TASK OBJECTIVE. Carry on the passage about how Southern energy providers plan to power data centers, starting right after its final sentence.

FIGURE 7. Estimated Future Power Usage by Data Centers Nationwide

Where Will the Power Come From?

Energy providers across the South, from Georgia⁴² to Missouri,⁴³ are pursuing a range of strategies to meet growing data center demand, with many incorporating natural gas, solar, and battery storage into their generation portfolios. Even as some move away from renewable energy sources like wind and pump-storage hydrogen, companies like Duke Energy in North Carolina decided to keep solar in their future generation portfolio.⁴⁴ In terms of reliability, natural gas plants can quickly handle peak loads, whereas solar and battery storage can provide a baseline of power.

Transcribed page contents
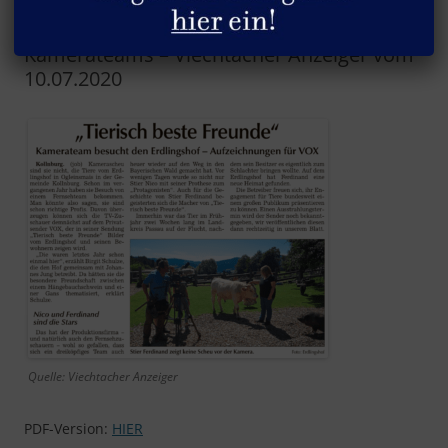
Bericht über den Besuch des VOX-
Kamerateams – Viechtacher Anzeiger vom
10.07.2020
Quelle: Viechtacher Anzeiger
PDF-Version:
HIER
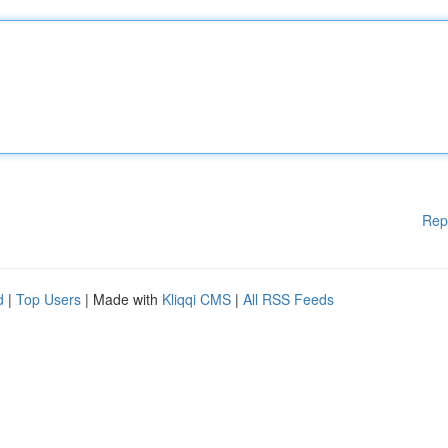
Rep
d
|
Top Users
| Made with
Kliqqi CMS
|
All RSS Feeds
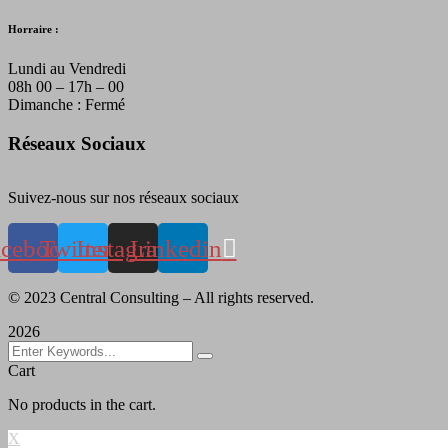
Horraire :
Lundi au Vendredi
08h 00 – 17h – 00
Dimanche : Fermé
Réseaux Sociaux
Suivez-nous sur nos réseaux sociaux
acebook
Twitter
Instagram
Linkedin
©
2023
Central Consulting – All rights reserved.
2026
Cart
No products in the cart.
X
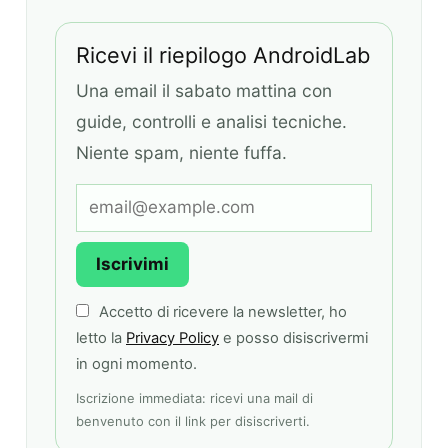
Ricevi il riepilogo AndroidLab
Una email il sabato mattina con
guide, controlli e analisi tecniche.
Niente spam, niente fuffa.
Iscrivimi
Accetto di ricevere la newsletter, ho
letto la
Privacy Policy
e posso disiscrivermi
in ogni momento.
Iscrizione immediata: ricevi una mail di
benvenuto con il link per disiscriverti.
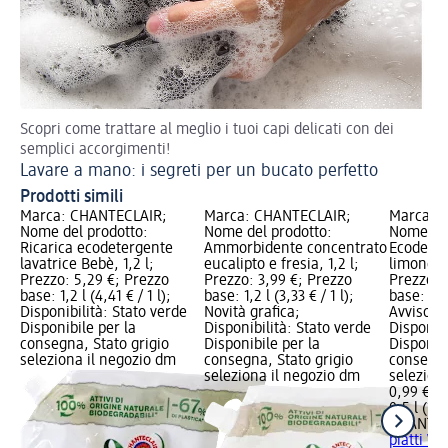
Scopri come trattare al meglio i tuoi capi delicati con dei
Gui
semplici accorgimenti!
Fa
Lavare a mano: i segreti per un bucato perfetto
Prodotti simili
Marca: CHANTECLAIR;
Marca: CHANTECLAIR;
Marca: 
Nome del prodotto:
Nome del prodotto:
Nome del
Ricarica ecodetergente
Ammorbidente concentrato
Ecodeterg
lavatrice Bebè, 1,2 l;
eucalipto e fresia, 1,2 l;
limone e 
Prezzo: 5,29 €; Prezzo
Prezzo: 3,99 €; Prezzo
Prezzo: 
base: 1,2 l (4,41 € / 1 l);
base: 1,2 l (3,33 € / 1 l);
base: 0,5 
Disponibilità: Stato verde
Novità grafica;
Avviso di
Disponibile per la
Disponibilità: Stato verde
Disponibi
consegna, Stato grigio
Disponibile per la
Disponibi
seleziona il negozio dm
consegna, Stato grigio
consegna
seleziona il negozio dm
selezion
0,99 €
0,5 l (1,9
CHANTEC
piatti Ve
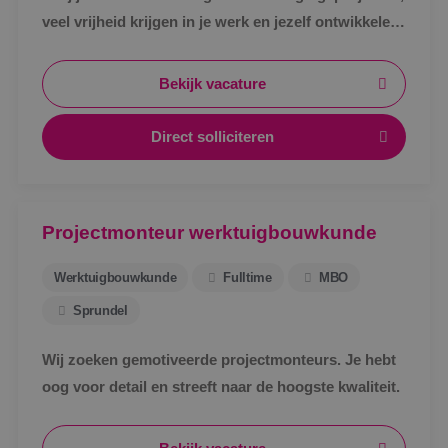
veel vrijheid krijgen in je werk en jezelf ontwikkelen
tot specialist in een vakgebied met toekomst?
Bekijk vacature
Direct solliciteren
Projectmonteur werktuigbouwkunde
Werktuigbouwkunde
Fulltime
MBO
Sprundel
Wij zoeken gemotiveerde projectmonteurs. Je hebt
oog voor detail en streeft naar de hoogste kwaliteit.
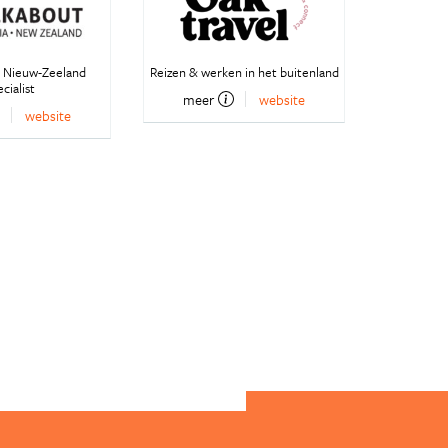
n Nieuw-Zeeland
Reizen & werken in het buitenland
cialist
meer
website
website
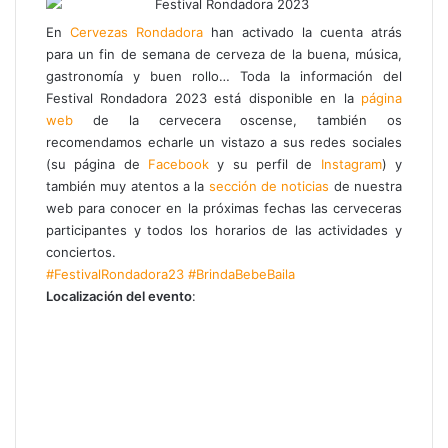
En
Cervezas Rondadora
han activado la cuenta atrás
para un fin de semana de cerveza de la buena, música,
gastronomía y buen rollo… Toda la información del
Festival Rondadora 2023 está disponible en la
página
web
de la cervecera oscense, también os
recomendamos echarle un vistazo a sus redes sociales
(su página de
Facebook
y su perfil de
Instagram
) y
también muy atentos a la
sección de noticias
de nuestra
web para conocer en la próximas fechas las cerveceras
participantes y todos los horarios de las actividades y
conciertos.
#FestivalRondadora23
#BrindaBebeBaila
Localización del evento
:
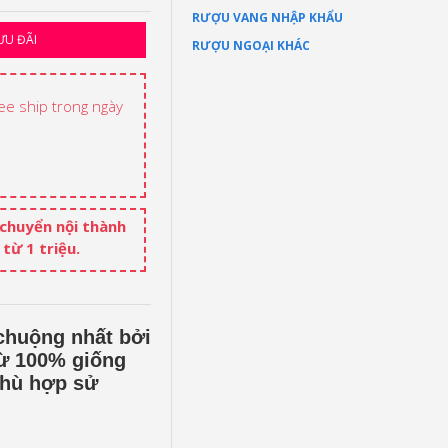
RƯỢU VANG NHẬP KHẨU
ƯU ĐÃI
RƯỢU NGOẠI KHÁC
ree ship trong ngày
 chuyển nội thành
từ 1 triệu.
 chuộng nhất bởi
từ 100% giống
phù hợp sử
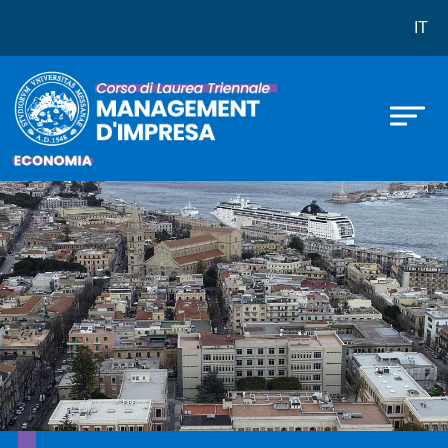
Corso di laurea in Management d'
Skip to main content
IT
Immagine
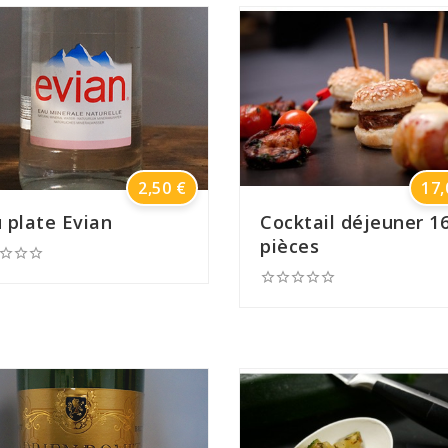
Prix
2,50 €
17,
 plate Evian
Cocktail déjeuner 1
pièces








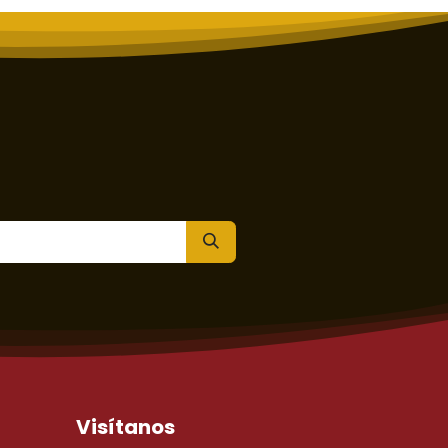
Visítanos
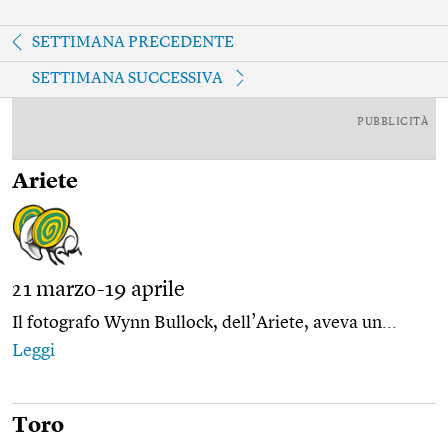
SETTIMANA PRECEDENTE
SETTIMANA SUCCESSIVA
PUBBLICITÀ
Ariete
21 marzo-19 aprile
Il fotografo Wynn Bullock, dell’Ariete, aveva un...
Leggi
Toro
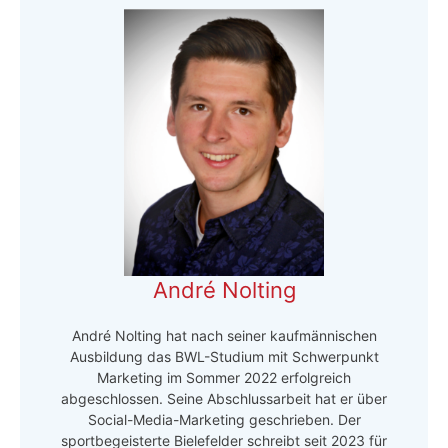
André Nolting
André Nolting hat nach seiner kaufmännischen
Ausbildung das BWL-Studium mit Schwerpunkt
Marketing im Sommer 2022 erfolgreich
abgeschlossen. Seine Abschlussarbeit hat er über
Social-Media-Marketing geschrieben. Der
sportbegeisterte Bielefelder schreibt seit 2023 für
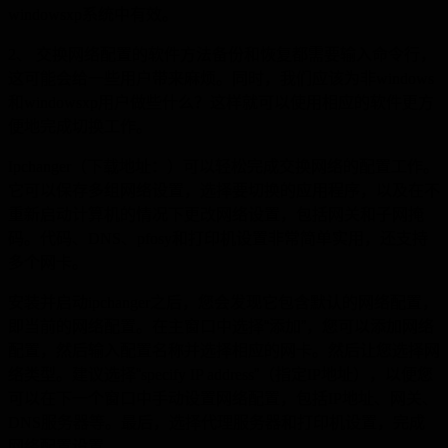
windowsxp
系统中有效。
2
、
交换网络配置的软件方法备份和恢复都需要输入命令行，
这可能会给一些用户带来麻烦。同时，我们应该为非
windows
和
windowsxp
用户做些什么？这样就可以使用相应的软件更方
便地完成切换工作。
Ipchanger
（下载地址：）可以轻松完成交换网络的配置工作。
它可以保存多组网络设置，选择要切换的应用程序，以及在不
重新启动计算机的情况下更改网络设置，包括网关和子网掩
码。代码、
DNS
、
pfosy
和打印机设置非常简单实用，还支持
多个网卡。
安装并启动
ipchanger
之后，您会发现它包含默认的网络配置，
即当前的网络配置。在主窗口中选择“添加”，您可以添加网络
配置，然后输入配置名称并选择相应的网卡。然后让您选择网
络类型。建议选择“
specify IP address
”（指定
IP
地址），以便您
可以在下一个窗口
中手动设置网络配置，包括
IP
地址、网关、
DNS
服务器等。最后，选择代理服务器和打印机设置，完成
网络配置设置。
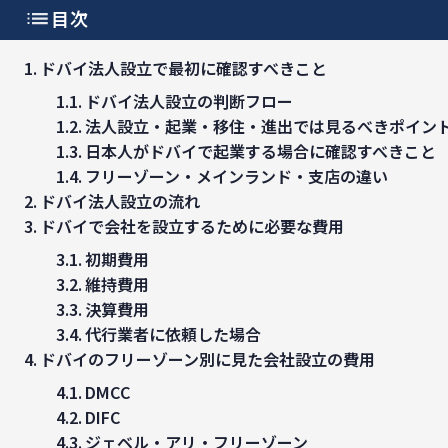
目次
ドバイ法人設立で最初に確認すべきこと
ドバイ法人設立の判断フロー
法人設立・起業・移住・進出では見るべきポイン
日本人がドバイで起業する場合に確認すべきこと
フリーゾーン・メインランド・支店の違い
ドバイ法人設立の流れ
ドバイで会社を設立するために必要な費用
初期費用
維持費用
決算費用
代行業者に依頼した場合
ドバイのフリーゾーン別に見た会社設立の費用
DMCC
DIFC
ジェベル・アリ・フリーゾーン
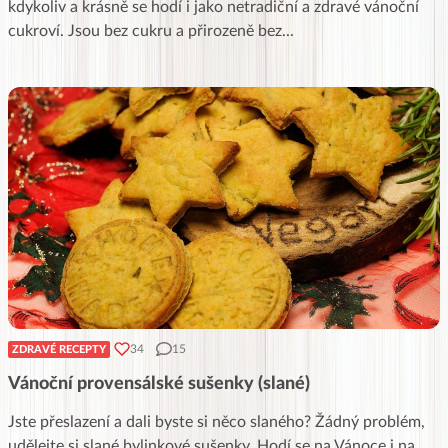
kdykoliv a krásně se hodí i jako netradiční a zdravé vánoční
cukroví. Jsou bez cukru a přirozeně bez
...
34
15
ZDRAVÉ RECEPTY
Vánoční provensálské sušenky (slané)
Jste přeslazení a dali byste si něco slaného? Žádný problém,
udělejte si slané bylinkové sušenky. Hodí se na Vánoce i na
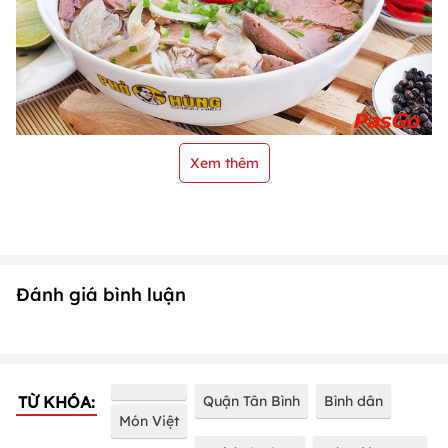
Xem thêm
Đánh giá bình luận
TỪ KHÓA:
Quận Tân Bình
Bình dân
Món Việt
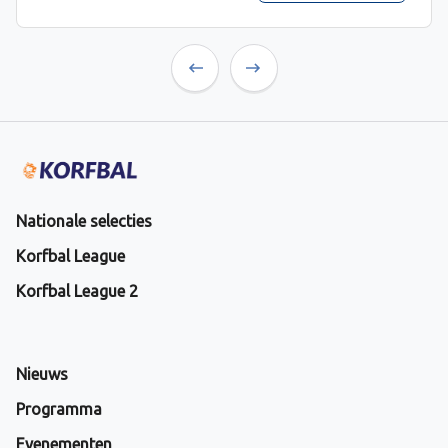
Previous
Next
Nationale selecties
Korfbal League
Korfbal League 2
Nieuws
Programma
Evenementen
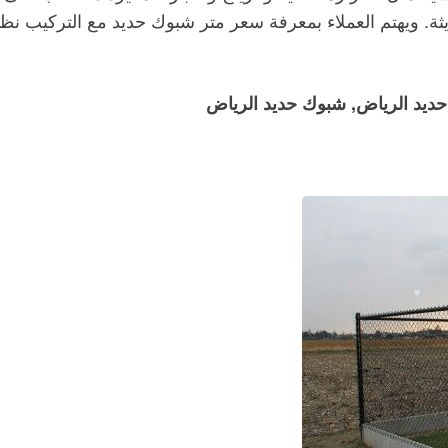
. ويهتم العملاء بمعرفة سعر متر شبوك حديد مع التركيب نظرً
ديد الرياض, شبوك حديد الرياض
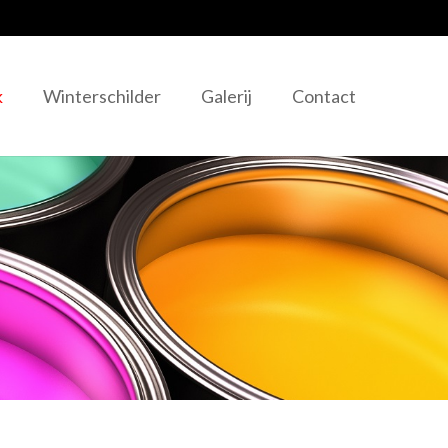
k
Winterschilder
Galerij
Contact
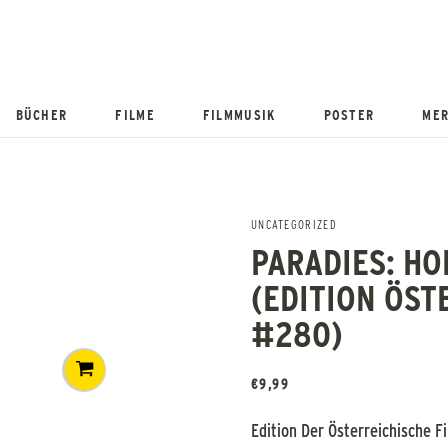
BÜCHER
FILME
FILMMUSIK
POSTER
MER
UNCATEGORIZED
PARADIES: H
(EDITION ÖST
#280)
€
9,99
Edition Der Österreichische 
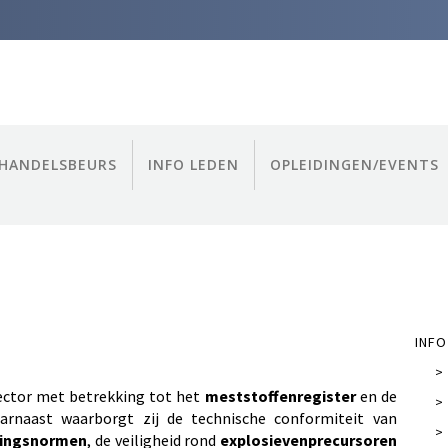
HANDELSBEURS
INFO LEDEN
OPLEIDINGEN/EVENTS
INFO
>
ector met betrekking tot het
meststoffenregister
en de
>
aarnaast waarborgt zij de technische conformiteit van
>
ringsnormen
, de veiligheid rond
explosievenprecursoren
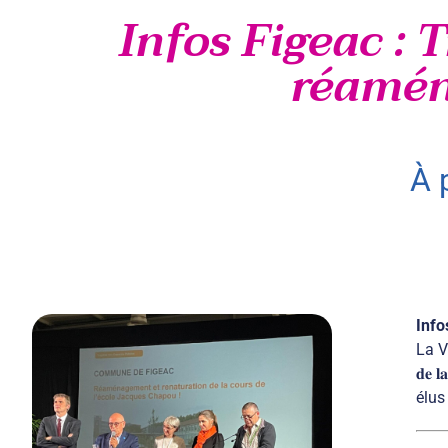
Infos Figeac : 
réamén
à
Info
La Vill
𝐝𝐞 
élus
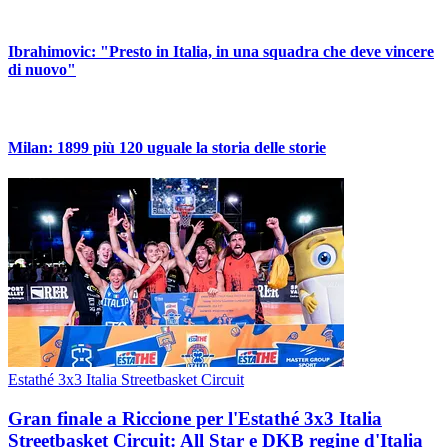
Ibrahimovic: "Presto in Italia, in una squadra che deve vincere
di nuovo"
Milan: 1899 più 120 uguale la storia delle storie
Estathé 3x3 Italia Streetbasket Circuit
Gran finale a Riccione per l'Estathé 3x3 Italia
Streetbasket Circuit: All Star e DKB regine d'Italia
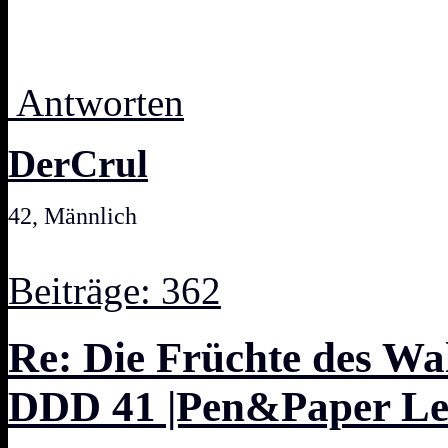
Antworten
DerCrul
42, Männlich
Beiträge: 362
Re: Die Früchte des W
DDD 41 |Pen&Paper Let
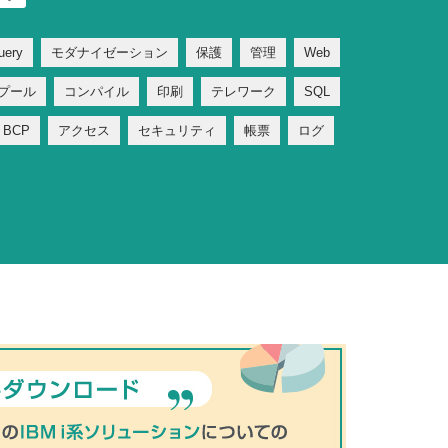
uery
モダナイゼーション
保護
管理
Web
プール
コンパイル
印刷
テレワーク
SQL
BCP
アクセス
セキュリティ
帳票
ログ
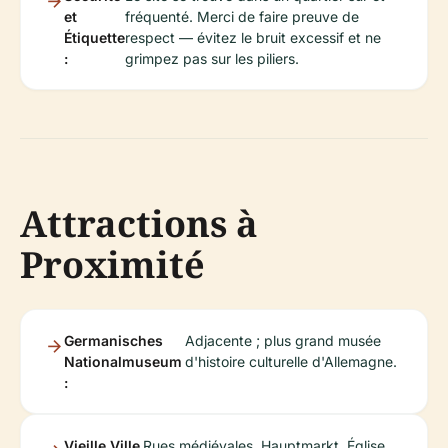
et
fréquenté. Merci de faire preuve de
Étiquette
respect — évitez le bruit excessif et ne
:
grimpez pas sur les piliers.
Attractions à
Proximité
Germanisches
Adjacente ; plus grand musée
Nationalmuseum
d'histoire culturelle d'Allemagne.
:
Vieille Ville
Rues médiévales, Hauptmarkt, Église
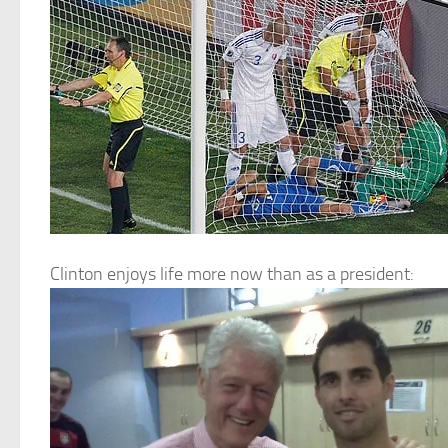
Clinton enjoys life more now than as a president:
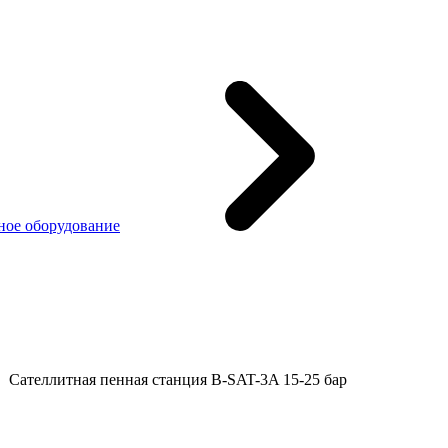
ное оборудование
Сателлитная пенная станция B-SAT-3A 15-25 бар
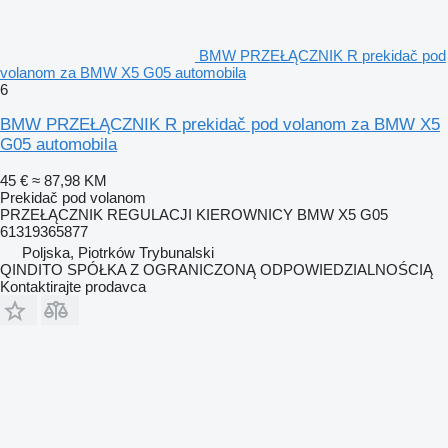
BMW PRZEŁĄCZNIK R prekidač pod
volanom za BMW X5 G05 automobila
6
BMW PRZEŁĄCZNIK R prekidač pod volanom za BMW X5
G05 automobila
45 €
≈ 87,98 KM
Prekidač pod volanom
PRZEŁĄCZNIK REGULACJI KIEROWNICY BMW X5 G05
61319365877
Poljska, Piotrków Trybunalski
QINDITO SPÓŁKA Z OGRANICZONĄ ODPOWIEDZIALNOŚCIĄ
Kontaktirajte prodavca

EXPECTED ANSWER.
As of 2024, based on current national-level estimates, natural gas and solar are also the cheapest production methods on a cost-per-megawatt basis over a 25-year period,⁴⁵ though this could change with natural gas price fluctuations.⁴⁶

Effects on Utility Rates

Building new facilities to increase energy production comes at a substantial financial cost, which is sometimes borne by customers in their power bills as utilities seek to recoup the cost of building more energy production facilities. As a result, many Southern states are grappling with how to increase energy production due to data center demand without overburdening residential customers with the costs. In many cases, a state’s public utilities commission, the agency tasked with regulating utilities, is at the center of this debate.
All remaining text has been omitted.